Unpivoting and Pivoting your Data to make it suitable for analysis


Data preprocessing describes the concept of processing raw data to prepare it for analysis. The preprocessing will transform the data into a format that will be more easily and effectively processed for the purpose of the data analysis. There are a number of different tools and methods used for preprocessing.  Some people will perform preprocessing in a database, others will perform it in a 3rd party application, and yet another solution is to use Spotfire to both pre process your raw data and also analyze the output.

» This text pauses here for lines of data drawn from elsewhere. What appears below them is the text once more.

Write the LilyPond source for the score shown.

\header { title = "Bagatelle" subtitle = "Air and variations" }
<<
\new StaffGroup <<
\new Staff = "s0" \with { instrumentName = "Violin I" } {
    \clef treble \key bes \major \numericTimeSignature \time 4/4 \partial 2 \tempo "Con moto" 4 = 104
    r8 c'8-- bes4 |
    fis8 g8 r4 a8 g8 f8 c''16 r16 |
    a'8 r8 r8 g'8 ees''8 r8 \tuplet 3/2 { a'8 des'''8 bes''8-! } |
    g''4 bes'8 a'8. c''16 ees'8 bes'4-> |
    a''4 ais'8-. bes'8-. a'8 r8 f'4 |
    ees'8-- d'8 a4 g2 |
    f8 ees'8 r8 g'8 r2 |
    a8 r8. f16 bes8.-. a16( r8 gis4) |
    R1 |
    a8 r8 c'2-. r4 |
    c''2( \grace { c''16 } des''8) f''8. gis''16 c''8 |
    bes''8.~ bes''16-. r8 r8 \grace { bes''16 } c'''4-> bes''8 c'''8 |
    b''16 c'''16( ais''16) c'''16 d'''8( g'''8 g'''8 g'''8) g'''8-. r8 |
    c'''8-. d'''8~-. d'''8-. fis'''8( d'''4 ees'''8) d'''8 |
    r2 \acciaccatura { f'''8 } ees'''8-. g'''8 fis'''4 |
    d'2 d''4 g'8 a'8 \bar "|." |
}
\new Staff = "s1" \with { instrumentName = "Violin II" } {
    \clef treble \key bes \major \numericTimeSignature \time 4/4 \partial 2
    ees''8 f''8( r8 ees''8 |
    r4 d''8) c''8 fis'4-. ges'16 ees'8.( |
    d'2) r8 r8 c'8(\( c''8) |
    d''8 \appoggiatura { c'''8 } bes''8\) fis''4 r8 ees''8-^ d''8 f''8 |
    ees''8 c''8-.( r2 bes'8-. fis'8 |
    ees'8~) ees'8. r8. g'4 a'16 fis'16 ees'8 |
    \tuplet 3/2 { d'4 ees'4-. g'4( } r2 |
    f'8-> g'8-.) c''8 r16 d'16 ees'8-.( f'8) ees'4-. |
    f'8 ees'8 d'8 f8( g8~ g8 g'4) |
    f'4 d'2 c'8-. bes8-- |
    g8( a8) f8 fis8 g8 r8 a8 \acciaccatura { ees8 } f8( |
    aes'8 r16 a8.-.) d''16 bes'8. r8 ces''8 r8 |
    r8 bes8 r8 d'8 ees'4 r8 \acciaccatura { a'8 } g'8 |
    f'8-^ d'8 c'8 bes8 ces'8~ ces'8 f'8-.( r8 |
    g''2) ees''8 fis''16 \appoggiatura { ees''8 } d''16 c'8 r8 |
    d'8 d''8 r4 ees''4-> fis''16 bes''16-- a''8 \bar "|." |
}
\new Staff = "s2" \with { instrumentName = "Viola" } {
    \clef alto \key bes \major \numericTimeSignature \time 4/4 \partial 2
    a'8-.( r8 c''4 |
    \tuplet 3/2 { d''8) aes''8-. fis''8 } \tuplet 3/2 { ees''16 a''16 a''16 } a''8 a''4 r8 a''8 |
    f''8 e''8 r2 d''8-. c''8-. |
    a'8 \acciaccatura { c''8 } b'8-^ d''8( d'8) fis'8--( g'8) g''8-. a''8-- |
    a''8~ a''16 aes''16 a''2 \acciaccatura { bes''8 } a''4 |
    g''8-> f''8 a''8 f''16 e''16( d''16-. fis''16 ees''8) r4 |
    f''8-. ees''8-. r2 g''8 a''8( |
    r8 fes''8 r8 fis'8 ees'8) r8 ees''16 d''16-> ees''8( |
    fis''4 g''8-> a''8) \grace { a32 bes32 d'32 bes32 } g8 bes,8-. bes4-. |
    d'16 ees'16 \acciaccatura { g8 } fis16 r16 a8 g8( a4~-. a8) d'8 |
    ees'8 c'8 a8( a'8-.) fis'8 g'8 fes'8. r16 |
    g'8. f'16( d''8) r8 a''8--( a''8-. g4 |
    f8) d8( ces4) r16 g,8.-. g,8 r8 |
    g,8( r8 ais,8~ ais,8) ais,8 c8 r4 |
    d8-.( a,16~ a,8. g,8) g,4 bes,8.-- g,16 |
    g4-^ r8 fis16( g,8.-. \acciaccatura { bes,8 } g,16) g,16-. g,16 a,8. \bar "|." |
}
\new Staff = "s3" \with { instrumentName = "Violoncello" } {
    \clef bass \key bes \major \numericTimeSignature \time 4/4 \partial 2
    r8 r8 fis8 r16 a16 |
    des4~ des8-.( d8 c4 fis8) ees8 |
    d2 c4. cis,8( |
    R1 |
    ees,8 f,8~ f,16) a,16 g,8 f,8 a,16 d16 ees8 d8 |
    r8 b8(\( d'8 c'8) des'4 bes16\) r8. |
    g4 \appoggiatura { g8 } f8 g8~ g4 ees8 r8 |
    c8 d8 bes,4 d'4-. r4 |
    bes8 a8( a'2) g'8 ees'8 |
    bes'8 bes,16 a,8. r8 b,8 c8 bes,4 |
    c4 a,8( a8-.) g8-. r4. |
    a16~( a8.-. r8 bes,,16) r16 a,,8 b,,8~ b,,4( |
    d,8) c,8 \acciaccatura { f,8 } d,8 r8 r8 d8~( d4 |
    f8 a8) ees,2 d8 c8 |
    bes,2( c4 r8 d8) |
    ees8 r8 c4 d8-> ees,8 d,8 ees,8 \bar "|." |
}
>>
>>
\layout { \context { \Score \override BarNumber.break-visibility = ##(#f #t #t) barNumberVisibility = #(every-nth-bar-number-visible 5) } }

Even though Spotfire is quite good at supporting large scale enterprise-wide analytical applications, it is also useful for smaller-scale analysis.  Typically, in this scenario, the data that needs to be quickly analyzed is not in a suitable form, but there is too much overhead pre-processing them in another application.  This is where some of the built-in capabilities come in handy. Spotfire provides a variety of capabilities to pre-process data before (and after) it is loaded inside Spotfire.   One such capability we will look at in this article is unpivoting and pivoting.

 
Assume you have survey data which asks a series of questions where responders can choose one of many possible responses.  When the data is collected, it may be stored in a data table as shown below:

 

However, we want to analyze the distribution of results for each individual question. To do this, we need to transform the data.  But how? This is actually a two step process.

The first process is we need to normalize the data so that we have a single column for the questions asked in the survey and then another single column for the responses. We do this by using the 'unpivot' transformation. We select the questions we want to analyze as the 'Columns to transform' as shown in the screen shot below:


 

 

At this point we have the normalized data we need. The next step is we need to then pivot the data to have a row for each unique question which has fields showing the count for each response for the question.

You can do this using the 'pivot' transformation to pivot as shown below.

 

 

Using TIBCO Spotfire Professional, you can combine both the unpivot and pivot into the data access process so this process happens before the data is even loaded into TIBCO Spotfire (or you can also do this to the raw data set after it is loaded in TIBCO Spotfire so you can have both the raw data and the transformed data into Spotfire at once):

 

 

The final result is one row for each question and a column for each response:

 

 

If you have many different questions with different responses, then you should unpivot and pivot each grouping so they end up as a different data table in Spotfire.